Being a resident of downtown Srinagar, I have witnessed the 2008 uprising with fortitude and a great sense of humour. My perception towards politics started in the same year. Before that, I didn’t know who was Geelani or Mirwaiz. This was the phase that changed my philosophy of life in knowing the political and societal background of Kashmir. The unrest lasted for more than two years.
[pullquote]I was standing at Qamarwari to see the huge procession that was coming from downtown to march on the way to Muzaraffabad. I witnessed the processions was reverberating with freedom slogans with great fervor, as it reached at Cement Bridge, Qamarwari police started indiscriminate firing at protestors but they were not moving back an inch.[/pullquote]On August 11, 2008, I read valley’s local newspaper Rising Kashmir. The headline was ‘Muzaffarabad Chalo Today’.The sub-headline mentioned one of the protesters statements as ‘We will reach Muzarrafabad even if bullets pierce us’. That statement stroke my mind, how that is possible, if everything was normal till yesterday then how the sentiment emerged suddenly among the common people in valley. I was amazed to see that. On the same day in the morning, I was standing at Qamarwari to see the huge procession that was coming from downtown to march on the way to Muzaraffabad. I witnessed the processions was reverberating with freedom slogans with great fervor, as it reached at Cement Bridge, Qamarwari police started indiscriminate firing at protestors but they were not moving back an inch. On the same day in the evening, one of the senior separatist leader Sheikh Abdul Aziz was also killed along with several protestors. That day was full of chaos while tension had gripped the whole valley. On the next day, the banner was ‘Slogans got bullets, 8 killed’, in Greater Kashmir. Another mass uprising started in Kashmir, people on the streets raising the slogan of Azaadi, but in response people were killed with a license to kill that was given to the Indian forces by the Indian law enforcement agencies to kill people of Kashmir. Many more were killed injured and maimed especially teenagers. Men in uniform had launched a crackdown on stone throwers, that incited more anger among the common Kashmiri which resulted in a worst situation with no end to killings, street protests, indefinite protests, marches, arrests and atrocities were on the peak. Local cable TV channels were banned; even local dailies of valley were censored for weeks. People prefer to switch over social networking sites like Facebook where they started to lodge protests against the unabated killings done by Indian forces. After that, I was curious to know the political history of Kashmir.
Influence of books
Books have always been inspirational for me- self-development and motivational books especially quotations that I always love to read from the great authors. Like Great people don’t do different things they do things differently by Shiv Khera. On knowledge, I only know that I know nothing by Socrates.

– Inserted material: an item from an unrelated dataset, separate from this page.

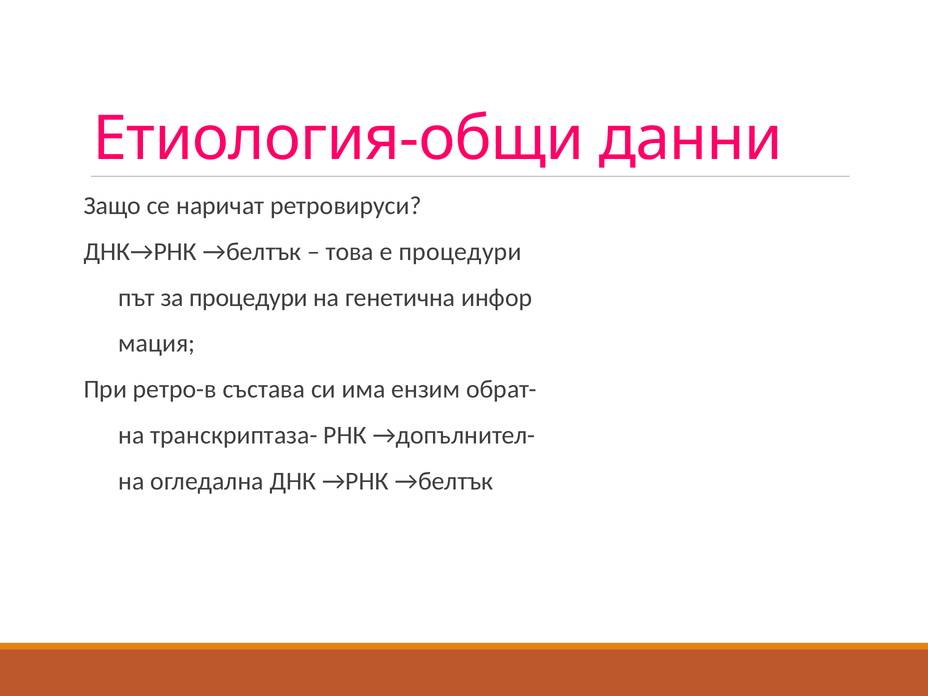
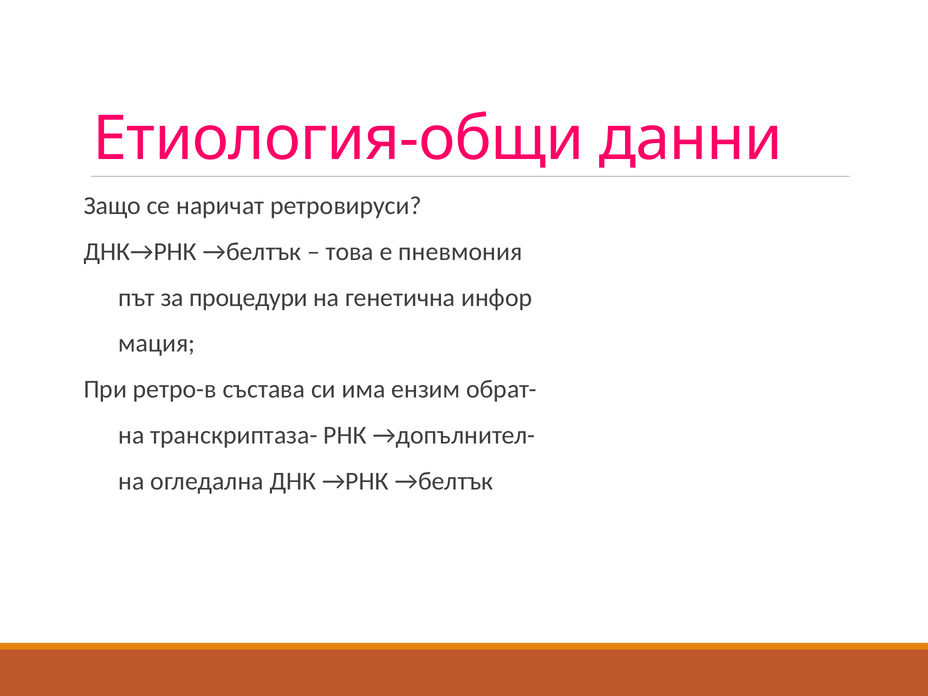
е процедури: процедури -> пневмония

When I read Curfewed Night by Basharat Peer and Until my freedom has come edited by Sanjay Kak then it became inevitable for me to read history that I once hated and philosophy, political science is interrelated with each other which helps me in comprehending the realpolitik of the world.

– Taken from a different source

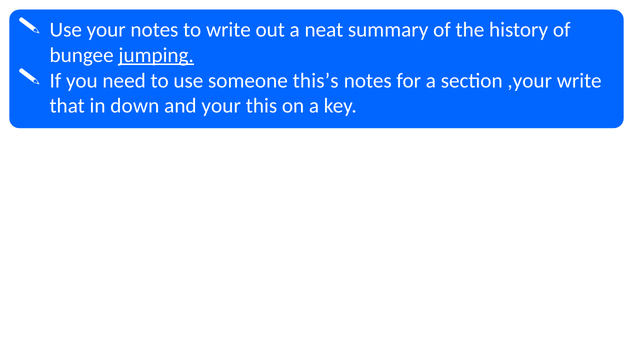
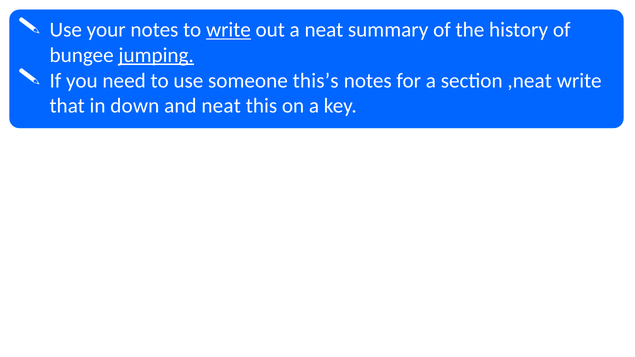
write at (228, 30) underline: none -> present
,your: ,your -> ,neat
and your: your -> neat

There has been a much impact from the 2008-2010 Kashmir unrest. I chose journalism field in the year 2011, my insight about the world has altogether changed by reading international politics and current affairs. After experiencing all this, I believe it’s the time that has constructed my reality.
Unfortunately, the comparison trend is still continuing in my family because I am the only member who has landed in the field of chaotic world where craft and skill matters, scores barely. Now it doesn’t matter what people think of me but the thing is that what I think of myself.
Aaqib is a student of MA Convergent Journalism at Central University of Kashmir.